__EXTRACT PROVIDED__
--- --- ---

Assuming you have now recovered from the oh-my-God-why-does-this-have-to-be-so-dull, blog-induced coma I put you in last week, then it’s time to continue. Note: not move on, continue. As you recall – as if from a dream – there are a lot of numbers out there and so many make so little sense that we poor humans can’t really conceptualize them. And therein lies the rub, as someone possibly once said. Because from the size of the number you can figure out the producer of the number is trying to make you think.

That sounds pretty cynical.

You have no idea.

As I have related before, I grew up in a household wherein the primary breadwinner was involved in advertising. From his daily exploits in the land of Mad Men – which were nothing like the show – I would learn how the pros would use little tricks to control your impressions, emotions, and responses to put their product in a more favorable light. This is why I would much prefer to fast-forward the TIVO through the programs and concentrate on the commercials; something I am prohibited from doing by not being allowed access to the remote.

From this formative-years introduction to the fine art of psychological manipulation I developed a healthy sense of mistrust for anything other than one-on-one communication. The end result being that whenever I read, see, or hear anything, I try to figure out what the angle is because, I know they’re lying to me.

This extends to the numbers foisted upon us every day.

Here’s how it works. If the number is very big – like the national debt or the number of years between asteroid strikes, that sort of thing – the goal is to get you to ignore the thing the huge number represents in the hopes that they’ll stop talking about it. If the number is small – a fraction or percentage less than one, like the unemployment rate or the rate of inflation – their goal is to get you to think: “What a tiny number. How bad can it be?” And lastly, if the number is in between those two extremes? Then they’re just trying to sell you something.

But in all these cases, the way to proceed – regardless of the mind-control goals they have – is to put that number in terms that make sense to you.

--- --- ---

__ENTRIES SUPPLIED__
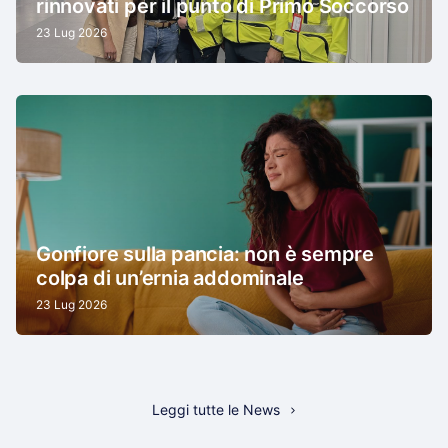
rinnovati per il punto di Primo Soccorso
23 Lug 2026
Gonfiore sulla pancia: non è sempre
colpa di un’ernia addominale
23 Lug 2026
Leggi tutte le News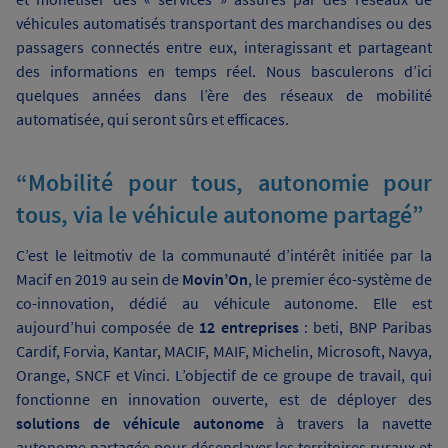
véhicules automatisés transportant des marchandises ou des
passagers connectés entre eux, interagissant et partageant
des informations en temps réel. Nous basculerons d’ici
quelques années dans l’ère des réseaux de mobilité
automatisée, qui seront sûrs et efficaces.
“Mobilité pour tous, autonomie pour
tous, via le véhicule autonome partagé”
C’est le leitmotiv de la communauté d’intérêt initiée par la
Macif en 2019 au sein de
Movin’On
, le premier éco-système de
co-innovation, dédié au véhicule autonome. Elle est
aujourd’hui composée de
12 entreprises
: beti, BNP Paribas
Cardif, Forvia, Kantar, MACIF, MAIF, Michelin, Microsoft, Navya,
Orange, SNCF et Vinci. L’objectif de ce groupe de travail, qui
fonctionne en innovation ouverte, est de déployer des
solutions de véhicule autonome
à travers la navette
autonome partagée pour désenclaver les territoires ruraux et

--- --- ---

Answer these from the blog post about numbers:
1. What field was the household's primary breadwinner involved in?
2. What does the writer prefer to fast-forward through on the TIVO?
3. According to the post, what are they trying to do when a number falls between very big and small?

__ANSWER SECTION__
1. Advertising.
2. The programs.
3. Sell you something.